Sayat`-Nova: Within the Near Eastern bardic tradition and posthumous
[Thesis]
Xi Yang
Cowe, Peter S.
University of California, Los Angeles
2016
320
Committee members: Beken, Munir; Cowe, S. Peter; Ingenito, Dominico
Place of publication: United States, Ann Arbor; ISBN=978-1-339-39999-7
Ph.D.
Near Eastern Languages and Cultures
University of California, Los Angeles
2016
AšuI/aşik/aşiq (from the Arabic 'āshiq, or lover) is a skilled bard's composite performing art-- a unity of prose narrations, songs, instrumental accompaniment, and appropriate gesture.
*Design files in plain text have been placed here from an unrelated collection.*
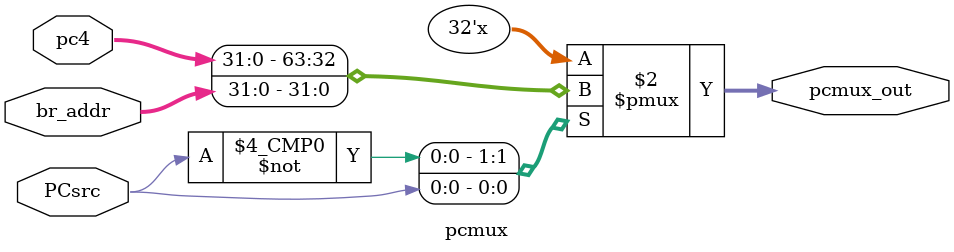
<source format=v>
module pcmux(PCsrc, br_addr, pc4, pcmux_out);

input PCsrc;
input [31:0] br_addr;
input [31:0] pc4;

output reg [31:0] pcmux_out;

always @(*) begin
    
    case(PCsrc)

    1'b0: pcmux_out = pc4;
    1'b1: pcmux_out = br_addr;

    endcase
    
end


endmodule

</source>
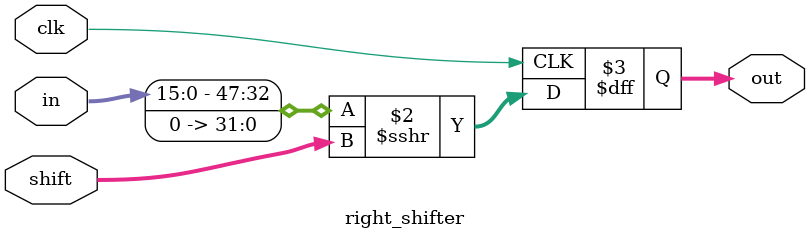
<source format=v>

`timescale 1 ns / 1 ps

module right_shifter
 #
(
  parameter TOTAL_WIDTH = 48,
  parameter DATA_WIDTH = 16,
  parameter [TOTAL_WIDTH-DATA_WIDTH-1:0] zero = 0
)
(
  input wire clk,
  input wire signed [DATA_WIDTH-1:0] in,
  output reg signed [TOTAL_WIDTH-1:0] out,
  input wire [$clog2(TOTAL_WIDTH):0] shift
);

  always @(posedge clk) begin
    out <= ($signed({in,zero}) >>> shift);
  end

endmodule

</source>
Of sixteenth-century Turkic origin, the art spread over a vast area covering modern Turkey, Georgia, Armenia, Azerbaijan, Iran, and further. In the mid-eighteenth century Sayat`-Nova, the best-known Armenian ašuI, was active in Tiflis (modern Tbilisi), the capital of Eastern Georgia. His songs were written in at least three languages--Armenian, Georgian and Azerbaijani--and won praise for their ardent emotion and artistic perfection. But despite his importance in Near Eastern culture, two issues in Sayat'-Nova studies have rarely been studied. First, fully appreciating Sayat'-Nova requires contextualizing his work within the developing Armenian ašuI tradition and the international ašuI/aşik/aşiq tradition in the Near East. Second, the history of Sayat'-Nova studies as a field and its growing popularity in relation to twentieth-century Armenian nationalism and Soviet cultural policies demands attention as well.